No one replies. Not the punters; not the short, red-faced, moustached person nursing a pint behind the bar whom I take to be the landlord.
‘Sorry. I mean, err, any chance of a drink?’
Still no reply. Maybe none of them speak English. Maybe their tongues have been bred away over centuries of incestuous impropriety. Maybe they’ve just killed the landlord, robbed his takings for the evening and are having a quick celebratory round before escaping into the Welsh night.
‘I’m looking for my wife. Her name’s Isabel.’
Silence. Absolute silence.
‘Well, do you have a room for the night?’ I ask, very slowly and clearly.
‘No,’ says another short, red-faced man with a moustache, this one leaning against a fruit machine.
‘Oh right, not to worry then,’ I hear myself reply, before turning tail and walking out. Far too polite. Don’t know why they have to be so rude. I wouldn’t be if they came to my village and asked for a pint. As the door closes behind me, I hear them all whispering, but I decide it isn’t worth another confrontation.
Wednesday 25 April
Vintage Porsches are not good places to spend a night. They aren’t well insulated. They aren’t generous in the legroom department. I very nearly died in the small hours when I woke with a dead leg, attempted to resuscitate it and skewered my testicles on the unnecessarily pointy handbrake. I didn’t really sleep again after that, and by half eight I was standing cold and wretched outside the only teashop in the village. It was supposed to open at nine but the curtains only began to twitch at twenty past.

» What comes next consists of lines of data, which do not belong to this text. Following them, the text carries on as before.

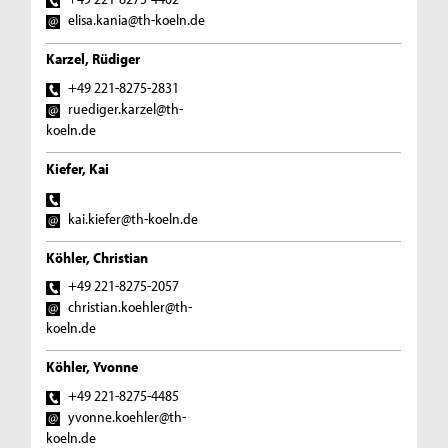
elisa.kania@th-koeln.de
Karzel, Rüdiger
+49 221-8275-2831
ruediger.karzel@th-
koeln.de
Kiefer, Kai
kai.kiefer@th-koeln.de
Köhler, Christian
+49 221-8275-2057
christian.koehler@th-
koeln.de
Köhler, Yvonne
+49 221-8275-4485
yvonne.koehler@th-
koeln.de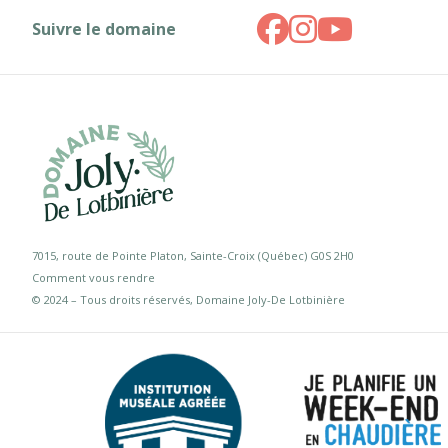
Suivre le domaine
7015, route de Pointe Platon, Sainte-Croix (Québec) G0S 2H0
Comment vous rendre
© 2024 – Tous droits réservés, Domaine Joly-De Lotbinière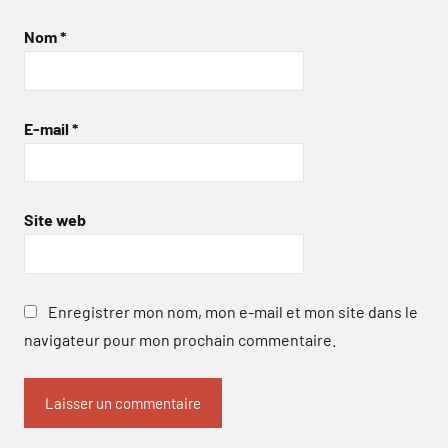
Nom
*
E-mail
*
Site web
Enregistrer mon nom, mon e-mail et mon site dans le
navigateur pour mon prochain commentaire.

‘Morning, love,’ said the tea lady. ‘Sorry to have kept you.’
‘Morning.’ At least she was friendly.
‘Now what’s an Englishman like you doing in a Welsh place like this?’
I explained.
‘Oh, how sweet. You’ll need to talk to the park ranger about that. He’s in charge of all them volunteer projects.’
‘Oh right, where can I find him?’
‘In his house up on that mountain. Or in his hut up on that mountain. Or somewhere in between. He’s always wandering around, is our park ranger. More cake, dear?’
It appeared that there wasn’t a dry-stone wall headquarters in the village.
‘No thanks…you don’t have his mobile number, do you?’
‘Of course, dear, but I’m not going to give it to you.’
‘Oh right.’
‘There’d be no point, my dearest. No reception, you see. We had it for a while, you see. But then it went.’
‘Oh right.’
‘Shall I tell you why?’
‘Umm, well, I’d really better be—’
‘UFOs.’
‘I’m sorry?’
‘We had one here, you see. Gwill, who runs the pub, he saw it clear as day. Even though it was night. Hovering, it was. Then after that, it went. Whooosh. Gone. Just like that.’
‘Right.’
‘You don’t believe in UFOs?’
‘Well—’
‘You see, that’s what the authorities want you to think. They came here, men in radiation suits and everything. Examined Gwill. Like ET, it was. Then they left. And from that day on, no mobile reception.’
As she finished, the door swung open and a short man with a red face and a moustache walked in on a gust of icy wind. I couldn’t be certain if he was one of the men from the pub.
&nb
sp; ‘Not talking nonsense about UFOs again, are you, Ceri?’
‘Yes, as a matter of fact I was. You should have seen his face.’
And they both burst out laughing.
‘I’m sorry, son. She likes a good wind-up, does Ceri.’
‘Can I have the ranger’s number, then?’
‘He doesn’t have one. No reception round here, as I said. More cake?’
‘No thanks, I’d better head off to his house.’
‘Or his hut.’
‘Or somewhere in between.’
And they both burst out laughing again.
I drive the stupid Porsche as far up the stupid single track as I can, then abandon it and start walking in the direction the hilarious tea lady pointed. After two hours, the only good thing that has happened is that I’ve reached the top of the mountain. On the other hand, the bad things that have happened are many and varied: it has started raining again, then hailing, then raining and hailing at the same time. I am wearing jeans and a wool-mix three-quarter-length coat, both of which are waterlogged and have tripled in weight; I smell of sheep; and then I realise the top of the mountain isn’t the real top. It’s only a pretend one.
By early afternoon, after three more false summits, and one quite extensive man-cry when I fall headfirst into a stream, I find the ranger’s house. It’s a hundred yards off a B-road that I could have driven up if the tea lady hadn’t implied I had to walk.